This exercise asks for the entries to be repeated exactly, without their images.
Segment Start: Supplied material
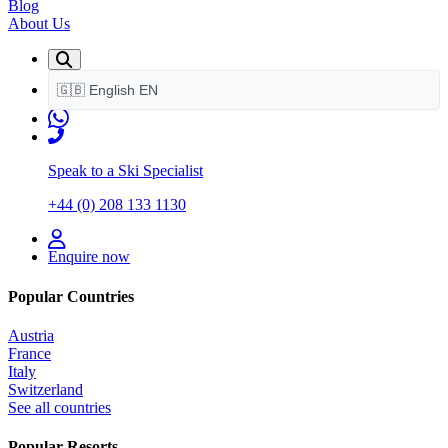
Blog
About Us
🇬🇧
English
EN
Speak to a Ski Specialist
+44 (0) 208 133 1130
Enquire now
Popular Countries
Austria
France
Italy
Switzerland
See all countries
Popular Resorts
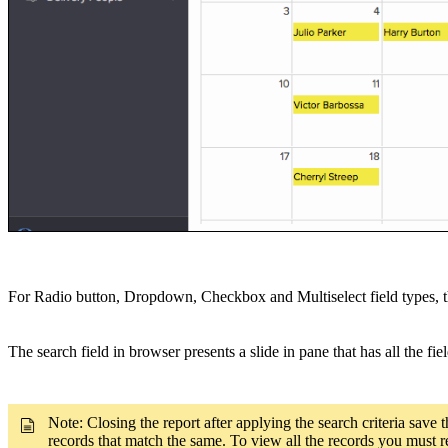
For Radio button, Dropdown, Checkbox and Multiselect field types, the 
The search field in browser presents a slide in pane that has all the fi
Note: Closing the report after applying the search criteria save t
records that match the same. To view all the records you must re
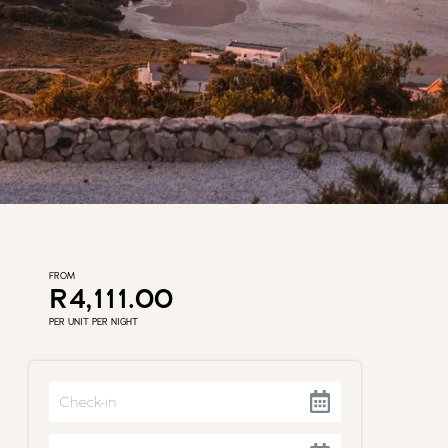
FROM
R4,111.00
PER UNIT PER NIGHT
Navigate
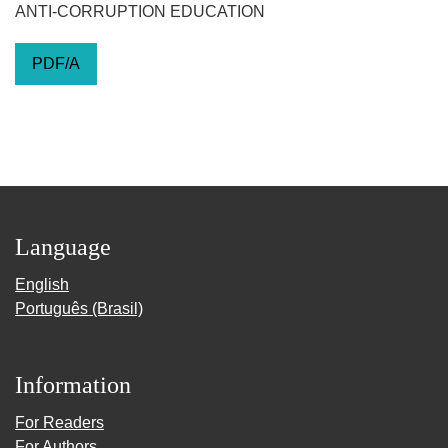
ANTI-CORRUPTION EDUCATION
PDF/A
Language
English
Português (Brasil)
Information
For Readers
For Authors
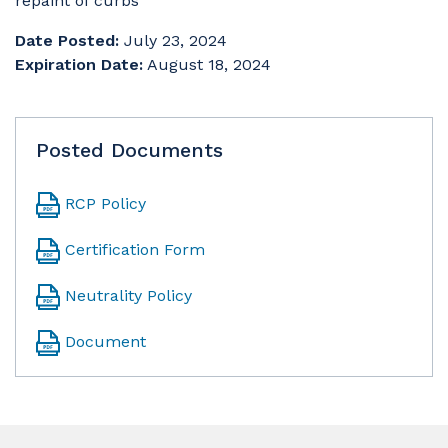
repaint of curbs
Date Posted:
July 23, 2024
Expiration Date:
August 18, 2024
Posted Documents
RCP Policy
Certification Form
Neutrality Policy
Document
Segment End: Supplied material
◆ **Result of this exercise**
Blog
About Us
🇬🇧
English
EN
Speak to a Ski Specialist
+44 (0) 208 133 1130
Enquire now
Popular Countries
Austria
France
Italy
Switzerland
See all countries
Popular Resorts
For Radio button, Dropdown, Checkbox and Multiselect field types, the 
The search field in browser presents a slide in pane that has all the fi
Note: Closing the report after applying the search criteria save t
records that match the same. To view all the records you must re
FROM
R4,111.00
PER UNIT PER NIGHT
Navigate
ANTI-CORRUPTION EDUCATION
PDF/A
Language
English
Português (Brasil)
Information
For Readers
For Authors
repaint of curbs
Date Posted:
July 23, 2024
Expiration Date:
August 18, 2024
Posted Documents
RCP Policy
Certification Form
Neutrality Policy
Document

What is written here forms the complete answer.